Over the next two decades, Havens grew his station. “He was the sole owner. He was in this building every day. If something needed to be done at Channel 6, he was the guy. It’s hard for us in corporate America to understand that kind of management. It’s crazy the stuff he did,” Talley says.
Havens sold the station to Park Broadcasting in 1965. The station has changed hands a few times since then; most recently, The E.W. Scripps Company purchased it in 2019.
A crowd waits to enter the station in 1956. (Photo courtesy WTVR)

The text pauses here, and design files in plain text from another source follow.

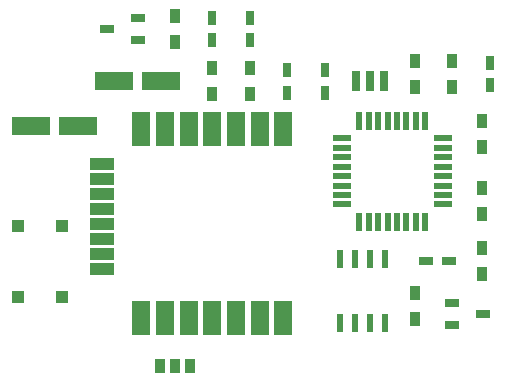
<source format=gtp>
G04 #@! TF.FileFunction,Paste,Top*
%FSLAX46Y46*%
G04 Gerber Fmt 4.6, Leading zero omitted, Abs format (unit mm)*
G04 Created by KiCad (PCBNEW 4.0.7-e2-6376~58~ubuntu17.04.1) date Mon Oct  2 11:40:20 2017*
%MOMM*%
%LPD*%
G01*
G04 APERTURE LIST*
%ADD10C,0.100000*%
%ADD11R,0.750000X1.200000*%
%ADD12R,1.200000X0.750000*%
%ADD13R,3.200000X1.500000*%
%ADD14R,0.900000X1.200000*%
%ADD15R,1.000760X1.000760*%
%ADD16R,0.550000X1.600000*%
%ADD17R,1.600000X0.550000*%
%ADD18R,1.597660X2.997200*%
%ADD19R,2.000000X1.000000*%
%ADD20R,0.600000X1.550000*%
%ADD21R,1.220000X0.650000*%
%ADD22R,0.700000X1.700000*%
%ADD23R,0.970000X1.270000*%
G04 APERTURE END LIST*
D10*
D11*
X170815000Y-86040000D03*
X170815000Y-84140000D03*
X173990000Y-84140000D03*
X173990000Y-86040000D03*
D12*
X182565000Y-100330000D03*
X184465000Y-100330000D03*
D13*
X149130000Y-88900000D03*
X153130000Y-88900000D03*
X156115000Y-85090000D03*
X160115000Y-85090000D03*
D11*
X164465000Y-79695000D03*
X164465000Y-81595000D03*
X167640000Y-79695000D03*
X167640000Y-81595000D03*
X187960000Y-85405000D03*
X187960000Y-83505000D03*
D14*
X187325000Y-94150000D03*
X187325000Y-96350000D03*
X181610000Y-103040000D03*
X181610000Y-105240000D03*
X187325000Y-99230000D03*
X187325000Y-101430000D03*
X184785000Y-85555000D03*
X184785000Y-83355000D03*
X181610000Y-85555000D03*
X181610000Y-83355000D03*
X161290000Y-79545000D03*
X161290000Y-81745000D03*
X187325000Y-88435000D03*
X187325000Y-90635000D03*
X167640000Y-83990000D03*
X167640000Y-86190000D03*
X164465000Y-86190000D03*
X164465000Y-83990000D03*
D15*
X151709120Y-97330260D03*
X148010880Y-103329740D03*
X148010880Y-97330260D03*
X151709120Y-103329740D03*
D16*
X182505000Y-88460000D03*
X181705000Y-88460000D03*
X180905000Y-88460000D03*
X180105000Y-88460000D03*
X179305000Y-88460000D03*
X178505000Y-88460000D03*
X177705000Y-88460000D03*
X176905000Y-88460000D03*
D17*
X175455000Y-89910000D03*
X175455000Y-90710000D03*
X175455000Y-91510000D03*
X175455000Y-92310000D03*
X175455000Y-93110000D03*
X175455000Y-93910000D03*
X175455000Y-94710000D03*
X175455000Y-95510000D03*
D16*
X176905000Y-96960000D03*
X177705000Y-96960000D03*
X178505000Y-96960000D03*
X179305000Y-96960000D03*
X180105000Y-96960000D03*
X180905000Y-96960000D03*
X181705000Y-96960000D03*
X182505000Y-96960000D03*
D17*
X183955000Y-95510000D03*
X183955000Y-94710000D03*
X183955000Y-93910000D03*
X183955000Y-93110000D03*
X183955000Y-92310000D03*
X183955000Y-91510000D03*
X183955000Y-90710000D03*
X183955000Y-89910000D03*
D18*
X170464480Y-89156540D03*
X168465500Y-89154000D03*
X166463980Y-89154000D03*
X164465000Y-89154000D03*
X162466020Y-89154000D03*
X160464500Y-89154000D03*
X158465520Y-89154000D03*
X158465520Y-105156000D03*
X160464500Y-105156000D03*
X162466020Y-105156000D03*
X164465000Y-105156000D03*
X166463980Y-105156000D03*
X168465500Y-105156000D03*
X170464480Y-105156000D03*
D19*
X155130000Y-92120000D03*
X155130000Y-93390000D03*
X155130000Y-94660000D03*
X155130000Y-95930000D03*
X155130000Y-97200000D03*
X155130000Y-98470000D03*
X155130000Y-99740000D03*
X155130000Y-101010000D03*
D20*
X175260000Y-105570000D03*
X176530000Y-105570000D03*
X177800000Y-105570000D03*
X179070000Y-105570000D03*
X179070000Y-100170000D03*
X177800000Y-100170000D03*
X176530000Y-100170000D03*
X175260000Y-100170000D03*
D21*
X158155000Y-81595000D03*
X158155000Y-79695000D03*
X155535000Y-80645000D03*
X184745000Y-103825000D03*
X184745000Y-105725000D03*
X187365000Y-104775000D03*
D22*
X176600000Y-85090000D03*
X177800000Y-85090000D03*
X179000000Y-85090000D03*
D23*
X160020000Y-109220000D03*
X161290000Y-109220000D03*
X162560000Y-109220000D03*
M02*

</source>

“There is such a tremendous amount of history when you walk through that door,” says Greg McQuade, reporter and weekend anchor at WTVR. “How things have changed. It used to be just the 11 o’clock news. Then the 6 o’clock. Now we have expanded our morning news from 4:30 to 7. We are back again at noon, the 5, 6 and 11. That’s a lot more time to fill.”
Keeping up with those changes, particularly with a 24-hour news cycle and the ramifications of social media, is critical to keeping WTVR going. The secret sauce is keeping it local. “We strive to get the voices of the community out there, to think about things on a local level. The stories in the Northern Neck matter just as much as the stories in Richmond,” McQuade says.
“Our biggest asset is our ability to give Central Virginia local, local, local,” Talley says. “There will be a time when there will be a cable channel to cover just about everything, but the stuff for Central Virginia? That’s us.”